Het alternatief heet Bernard

Eind 2017 hebben Zwitserland en Italië na maandenlange werken de Grand-Saint-Bernardtunnel heropend, die het Zwitserse Bourg-Saint-Pierre en Valais in Saint-Rhémy-en-Bosses verbindt met de Italiaanse Aostevallei. Deze tunnel werd ingewijd in 1964 en was de eerste Trans-Alpijnse wegverbinding die het hele jaar door open was. In 1965 volgde al de opening van de Mont-Blanctunnel.

De Grand-Saint-Bernardtunnel is 5,8 kilometer lang.

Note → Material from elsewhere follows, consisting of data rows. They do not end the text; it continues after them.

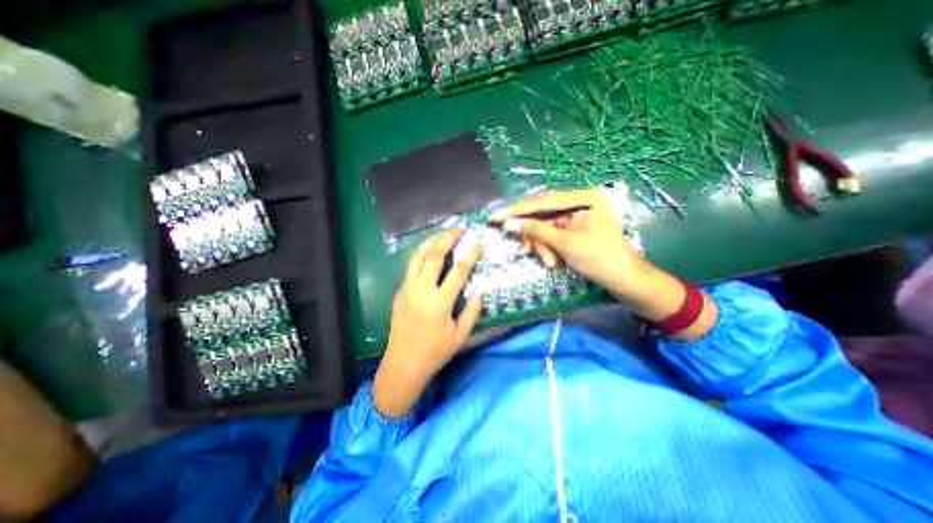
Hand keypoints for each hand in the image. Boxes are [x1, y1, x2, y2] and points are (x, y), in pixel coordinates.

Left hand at [375, 226, 484, 416]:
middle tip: (459, 229)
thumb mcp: (460, 336)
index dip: (470, 255)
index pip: (458, 271)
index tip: (479, 243)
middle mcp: (421, 291)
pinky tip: (430, 251)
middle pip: (434, 256)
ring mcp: (407, 290)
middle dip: (448, 238)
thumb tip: (480, 290)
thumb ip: (472, 312)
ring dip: (431, 241)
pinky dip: (421, 254)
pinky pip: (411, 267)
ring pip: (417, 257)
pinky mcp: (399, 292)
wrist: (402, 365)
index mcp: (439, 304)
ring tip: (443, 233)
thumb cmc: (435, 353)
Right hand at [492, 188, 715, 338]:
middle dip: (533, 234)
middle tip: (522, 249)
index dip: (517, 210)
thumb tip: (508, 224)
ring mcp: (577, 216)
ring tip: (548, 262)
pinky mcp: (574, 228)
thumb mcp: (565, 244)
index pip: (543, 200)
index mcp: (583, 198)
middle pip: (543, 214)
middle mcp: (579, 202)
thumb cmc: (599, 259)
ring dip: (542, 245)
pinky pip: (552, 234)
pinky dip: (548, 247)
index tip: (495, 217)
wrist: (624, 281)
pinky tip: (551, 260)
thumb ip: (536, 231)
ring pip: (545, 227)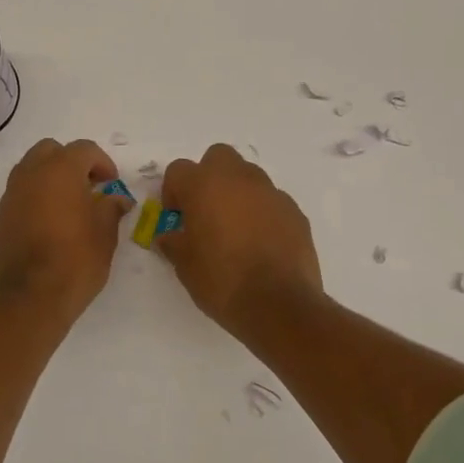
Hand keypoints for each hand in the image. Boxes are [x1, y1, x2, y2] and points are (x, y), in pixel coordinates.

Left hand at [0, 138, 129, 322]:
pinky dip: (33, 201)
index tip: (111, 184)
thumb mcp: (105, 236)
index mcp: (60, 171)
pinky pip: (18, 197)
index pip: (84, 149)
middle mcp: (30, 176)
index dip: (102, 162)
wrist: (29, 301)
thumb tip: (117, 200)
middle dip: (70, 162)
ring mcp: (9, 197)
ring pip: (29, 171)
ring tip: (67, 205)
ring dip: (49, 179)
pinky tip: (46, 226)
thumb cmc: (75, 262)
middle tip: (88, 187)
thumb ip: (111, 209)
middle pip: (50, 151)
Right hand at [158, 144, 322, 335]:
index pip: (178, 170)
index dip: (173, 192)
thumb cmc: (222, 281)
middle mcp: (238, 179)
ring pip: (248, 176)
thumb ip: (173, 242)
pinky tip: (261, 243)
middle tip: (205, 211)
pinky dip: (262, 213)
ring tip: (235, 230)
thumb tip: (169, 236)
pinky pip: (271, 201)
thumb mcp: (184, 265)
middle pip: (218, 157)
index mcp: (204, 185)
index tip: (177, 218)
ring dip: (237, 193)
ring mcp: (271, 192)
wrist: (279, 305)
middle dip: (208, 177)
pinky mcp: (295, 211)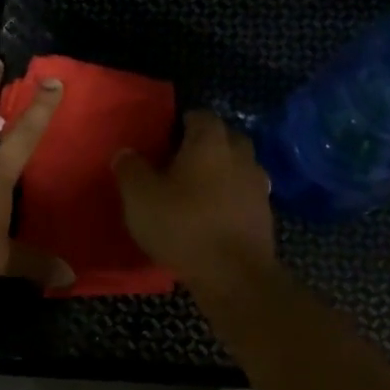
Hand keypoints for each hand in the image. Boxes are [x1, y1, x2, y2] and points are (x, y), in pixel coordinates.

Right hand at [113, 110, 275, 286]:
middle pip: (223, 138)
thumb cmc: (182, 226)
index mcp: (210, 141)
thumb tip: (126, 152)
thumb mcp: (139, 197)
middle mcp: (240, 154)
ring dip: (218, 174)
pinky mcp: (264, 214)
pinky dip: (228, 200)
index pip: (199, 116)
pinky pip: (242, 196)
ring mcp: (257, 185)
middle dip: (203, 146)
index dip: (180, 124)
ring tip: (193, 192)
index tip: (163, 139)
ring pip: (236, 168)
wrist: (232, 274)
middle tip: (176, 163)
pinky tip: (211, 217)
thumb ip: (130, 169)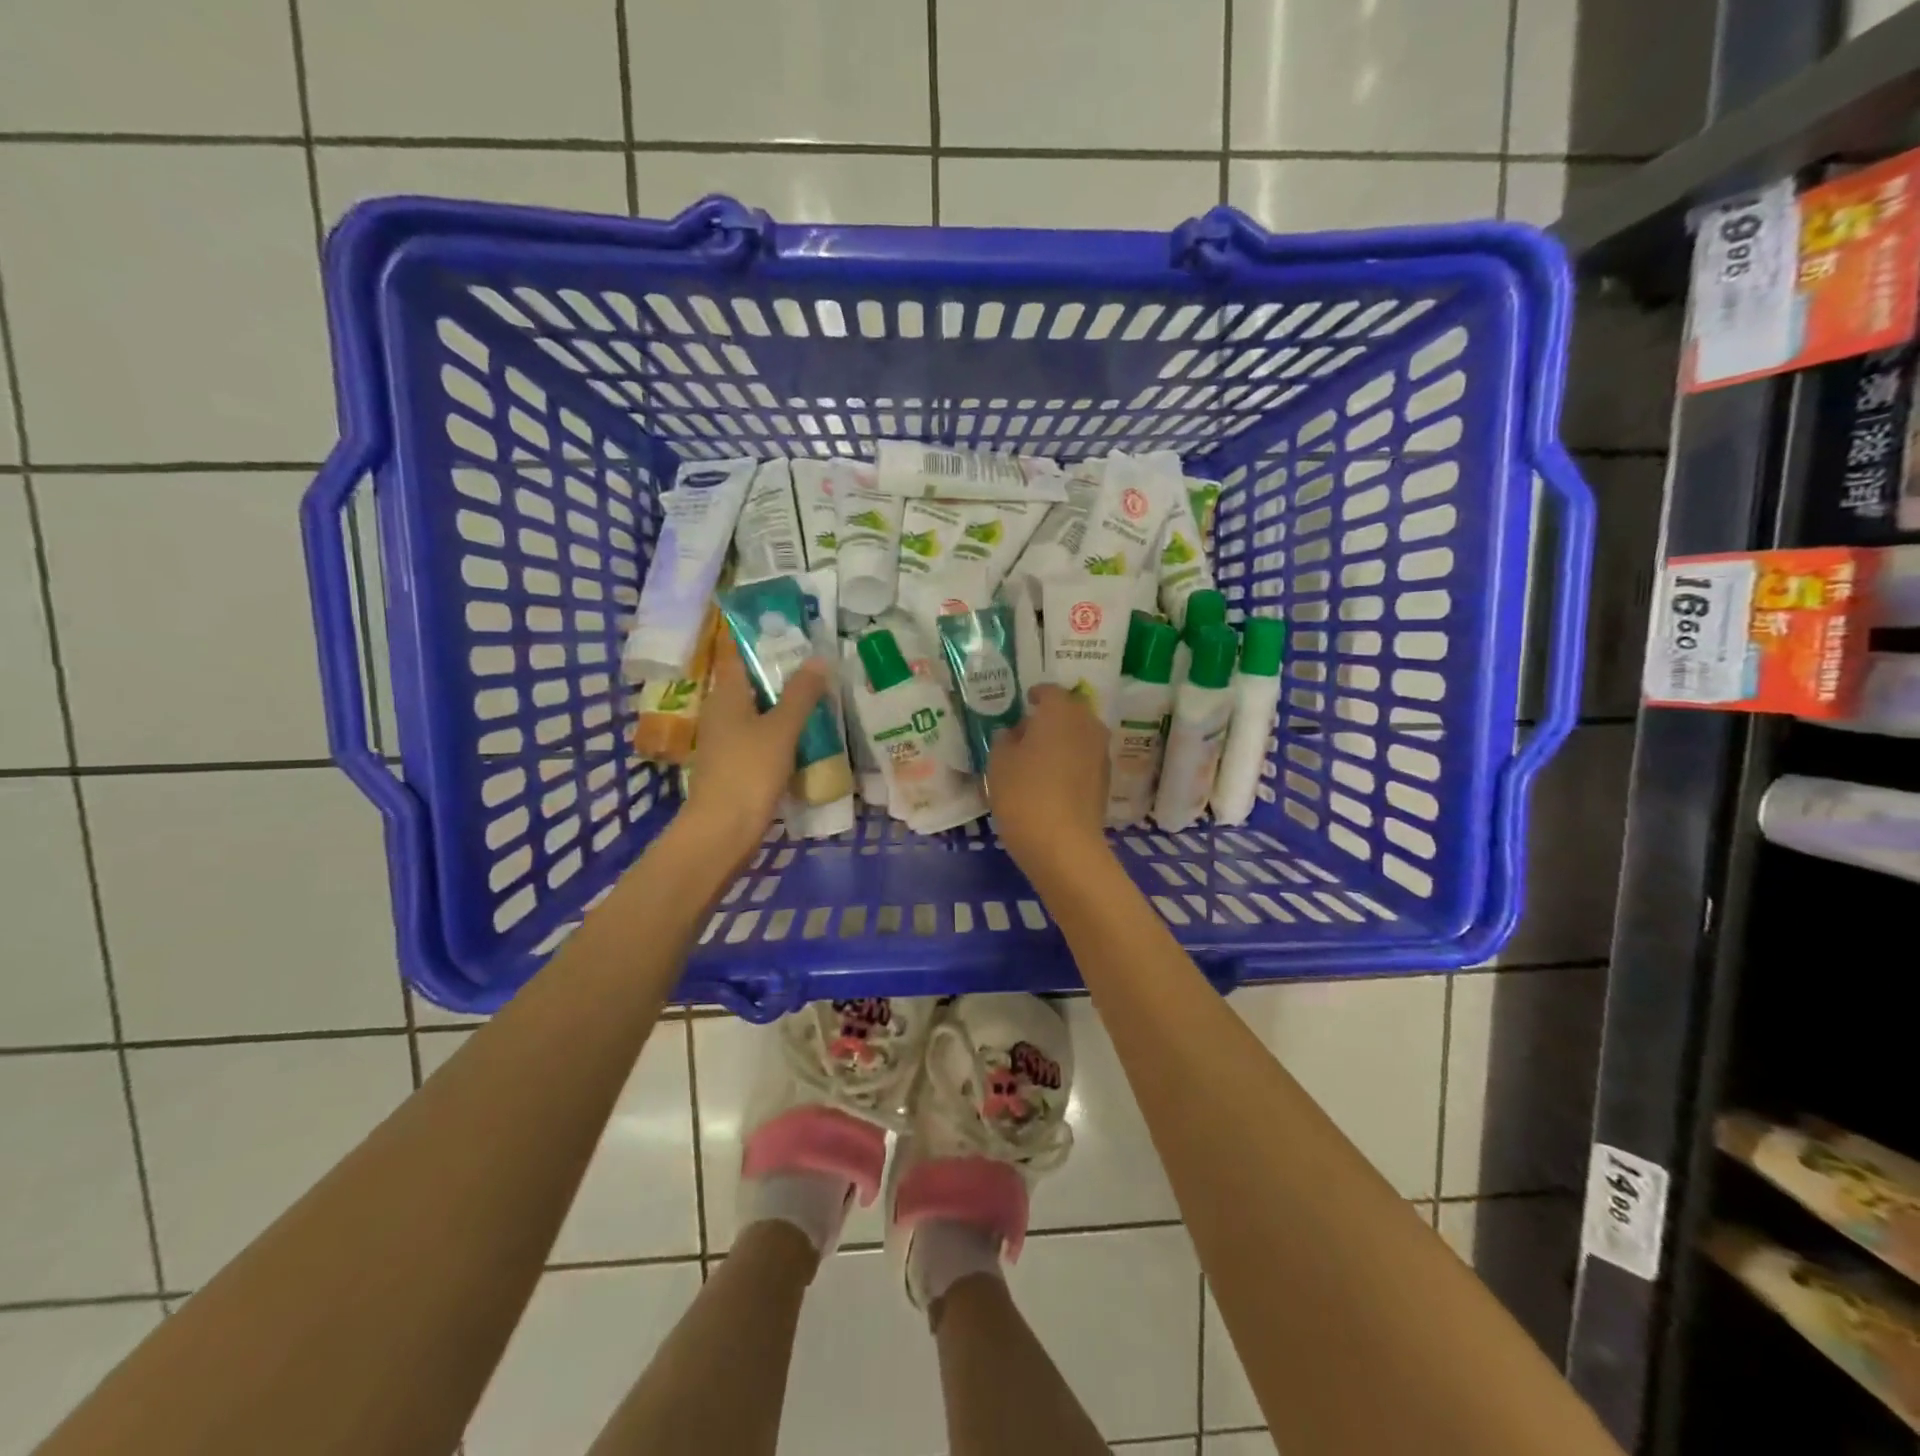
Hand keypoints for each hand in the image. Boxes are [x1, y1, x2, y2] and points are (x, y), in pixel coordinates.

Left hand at [680, 634, 827, 864]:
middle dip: (781, 672)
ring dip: (785, 704)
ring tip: (821, 695)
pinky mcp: (736, 765)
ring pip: (759, 712)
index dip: (760, 639)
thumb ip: (801, 694)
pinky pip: (762, 737)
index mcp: (726, 695)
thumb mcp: (782, 729)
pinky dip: (782, 732)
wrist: (723, 830)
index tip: (790, 628)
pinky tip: (808, 735)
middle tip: (818, 662)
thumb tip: (819, 658)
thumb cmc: (749, 772)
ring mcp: (727, 741)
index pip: (738, 654)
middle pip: (752, 683)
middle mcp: (721, 712)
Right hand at [987, 683, 1112, 882]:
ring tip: (1036, 757)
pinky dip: (1069, 761)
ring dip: (1061, 740)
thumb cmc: (1024, 793)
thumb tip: (1013, 733)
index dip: (1035, 695)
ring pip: (1078, 736)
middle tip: (1026, 731)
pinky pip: (1084, 759)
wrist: (1063, 845)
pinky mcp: (1105, 781)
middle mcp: (1088, 725)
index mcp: (1061, 712)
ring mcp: (1101, 754)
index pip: (1050, 692)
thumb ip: (1004, 739)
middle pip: (1069, 713)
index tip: (1023, 702)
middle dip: (1050, 718)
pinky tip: (1051, 779)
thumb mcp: (998, 762)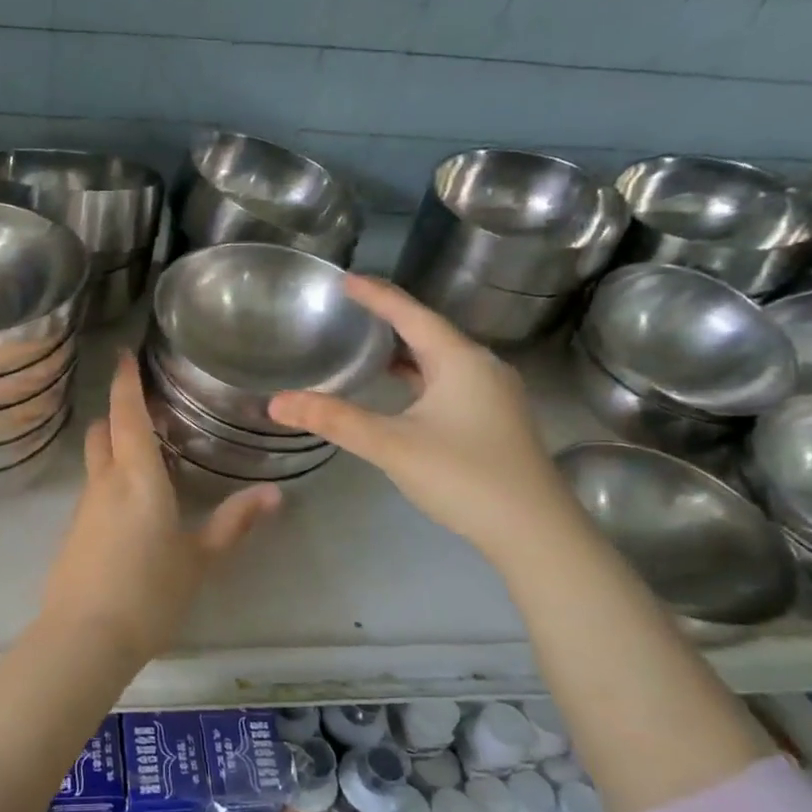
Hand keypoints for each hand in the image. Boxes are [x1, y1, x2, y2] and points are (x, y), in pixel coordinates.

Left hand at [40, 351, 280, 662]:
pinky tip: (131, 505)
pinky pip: (94, 490)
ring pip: (96, 460)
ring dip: (114, 446)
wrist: (84, 638)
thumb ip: (235, 523)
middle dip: (118, 412)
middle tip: (147, 407)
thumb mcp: (199, 559)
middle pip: (103, 431)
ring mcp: (84, 508)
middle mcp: (105, 482)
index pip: (127, 414)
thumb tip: (275, 494)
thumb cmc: (149, 592)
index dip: (125, 382)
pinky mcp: (75, 532)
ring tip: (146, 453)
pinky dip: (109, 479)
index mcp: (137, 476)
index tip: (123, 353)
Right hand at [267, 275, 578, 562]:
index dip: (377, 295)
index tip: (345, 279)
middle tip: (351, 309)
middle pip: (429, 332)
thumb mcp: (392, 445)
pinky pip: (449, 382)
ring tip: (367, 345)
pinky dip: (419, 376)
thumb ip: (335, 420)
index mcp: (461, 360)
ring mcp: (494, 395)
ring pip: (440, 359)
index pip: (411, 314)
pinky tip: (400, 390)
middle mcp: (482, 368)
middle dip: (390, 319)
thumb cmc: (464, 477)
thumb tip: (277, 402)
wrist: (535, 533)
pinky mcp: (494, 420)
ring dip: (405, 350)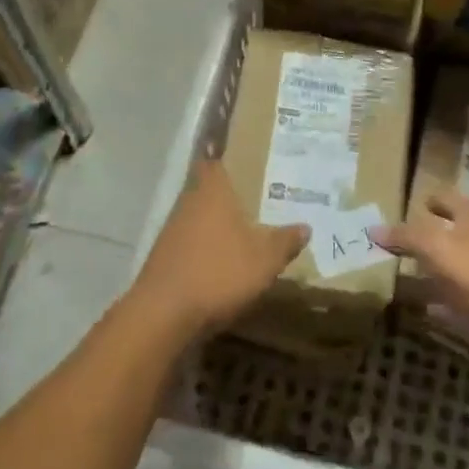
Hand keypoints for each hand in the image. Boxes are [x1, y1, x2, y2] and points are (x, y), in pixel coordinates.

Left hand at [129, 160, 309, 342]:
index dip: (227, 154)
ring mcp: (172, 229)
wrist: (163, 314)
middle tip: (258, 193)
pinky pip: (191, 241)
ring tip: (247, 227)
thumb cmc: (218, 271)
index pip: (214, 157)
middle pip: (209, 187)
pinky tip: (223, 259)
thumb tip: (305, 227)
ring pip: (200, 215)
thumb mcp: (265, 258)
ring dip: (218, 222)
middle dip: (230, 191)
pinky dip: (207, 246)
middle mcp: (188, 201)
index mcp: (211, 189)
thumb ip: (285, 240)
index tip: (245, 153)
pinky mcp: (165, 257)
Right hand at [369, 190, 468, 344]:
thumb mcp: (437, 247)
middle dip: (428, 237)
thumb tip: (373, 229)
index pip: (453, 201)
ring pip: (450, 274)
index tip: (420, 201)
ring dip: (429, 273)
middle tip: (396, 241)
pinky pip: (453, 308)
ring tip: (398, 274)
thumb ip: (407, 236)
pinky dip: (437, 307)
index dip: (438, 199)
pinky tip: (420, 310)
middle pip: (452, 238)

Je bent er dus in 5 minuutjes door en het is er veel minder druk dan in zijn Frans-Italiaanse concurrent. Door zijn minder grote lengte is hij ook minder duur: 26,90 euro voor een enkele rit (een retourkaartje kost 43,10 euro). Door bovendien via Zwitserland te gaan in plaats van via Frankrijk bespaar je flink wat geld omdat een Zwitsers snelwegvignet (37 euro) een heel jaar lang geldig is.

Als je vanuit België door Luxemburg gaat, rij je tot Nancy (waarbij je nergens péage betaalt). Daar sla je af richting Saint-Dié-des-Vosges en vervolgens naar Freiburg-im-Breisgau in Duitsland. Van daar gaat het richting Basel en rij je Zwitersland door tot Bourg-Saint-Pierre. Je wint er tijd en geld mee terwijl je bovendien niet de stress van een eindeloos lange tunnel moet doormaken. Deze tip geldt uiteraard ook voor wie uit Italië terugkeert.